No other country has a problem understanding my point above, then perhaps the United States of America. Why? Simple, really... Because America is a true melting pot of different cultures. Ironically, for this reason, the modern American, although patriotic, still needs to harness their roots from their family's own origins, while being American.
This is why many people in the United States feel the need to label themselves as African-American, Chinese-American, Irish-American, French-American, Japanese-American and so on ... rather than just being 'AMERICAN.' The only American that really needs no prefix is of course the original Americans - the native indians (AMERICAN-Indians).
Chuck, I'm almost done ... keep reading ...
With regard to the recommendation that children learn a 'dead' computer language over the so-called dead Chamorro language, I fully understood your intended sarcasm, but even sarcasm needs to make sense to show the implied wit behind it!
Although computer languages are also a manmade, it is not a language that people speak to one another. We are not machines. An obsolete computer language (i.e., Basic), does nothing for a child, whereas perhaps learning Latin (your so called other dead language) can allow a child to read the works of early books and philosophies in its native and true form.
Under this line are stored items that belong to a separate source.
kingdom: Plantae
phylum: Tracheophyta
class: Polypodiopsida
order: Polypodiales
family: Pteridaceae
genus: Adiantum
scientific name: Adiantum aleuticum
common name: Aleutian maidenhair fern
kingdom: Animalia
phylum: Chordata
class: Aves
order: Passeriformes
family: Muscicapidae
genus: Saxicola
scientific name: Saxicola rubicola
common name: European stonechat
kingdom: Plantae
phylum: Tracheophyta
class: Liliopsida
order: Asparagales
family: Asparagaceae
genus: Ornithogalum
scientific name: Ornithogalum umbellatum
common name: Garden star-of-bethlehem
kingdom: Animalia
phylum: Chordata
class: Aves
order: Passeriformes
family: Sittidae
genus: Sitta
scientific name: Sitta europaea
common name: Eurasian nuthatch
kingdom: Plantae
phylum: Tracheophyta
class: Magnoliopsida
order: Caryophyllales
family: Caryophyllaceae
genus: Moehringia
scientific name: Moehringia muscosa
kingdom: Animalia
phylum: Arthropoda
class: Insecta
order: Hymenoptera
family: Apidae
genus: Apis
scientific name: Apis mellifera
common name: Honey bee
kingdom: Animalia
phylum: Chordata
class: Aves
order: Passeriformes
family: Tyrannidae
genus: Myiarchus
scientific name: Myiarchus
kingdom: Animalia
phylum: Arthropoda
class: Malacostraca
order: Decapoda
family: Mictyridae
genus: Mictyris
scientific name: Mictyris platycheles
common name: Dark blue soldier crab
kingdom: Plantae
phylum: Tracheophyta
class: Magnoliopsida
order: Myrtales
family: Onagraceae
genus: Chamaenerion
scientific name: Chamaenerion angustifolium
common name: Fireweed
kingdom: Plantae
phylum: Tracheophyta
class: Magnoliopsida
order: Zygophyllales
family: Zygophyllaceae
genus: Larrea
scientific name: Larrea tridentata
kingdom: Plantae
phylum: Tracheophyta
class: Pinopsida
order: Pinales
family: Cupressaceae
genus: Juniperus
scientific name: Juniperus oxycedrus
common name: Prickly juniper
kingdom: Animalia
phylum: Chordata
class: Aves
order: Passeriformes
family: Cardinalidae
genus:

I mean, wouldn't we all want to read the book of Nostradamus in his own words (Latin)? I would. Instead, I am forced to accept the English, translated version. What does an antiquated computer language such as DOS or Fortran get me? Nothing ... except, perhaps keep me unemployed as computer programmer.
Learning his or her native language or in the case of all Guam students, learning the native tongue of where they live, regardless of their own ethnic background (or future need) is truly beneficial for their overall development. We should encourage balanced spending to promote language and other academics, not use the lack of budget, as the reason to take them away.
Chuck, in the future, use analogies to make a compelling point — not red herrings. Children don't need to learn how to live in caves, but they certainly can learn to say "thank you" or "you're welcome" in Chamorro.
In closing ...
It would have been far simpler to call you an idiot at the very beginning of my letter, but clearly you are not, an idiot. After all, you articulated and pragmatically explained your position. So it was only fair for me to do the same to counter your mis-guided opinion with response just as pragmatic and hopefully, articulate.
So, there you go — You are NOT an idiot, rather — just ignorant.
You can fix ignorance. We all can. Good luck doing it.
:D That one made me smile! Saina ma'ase, Kaz.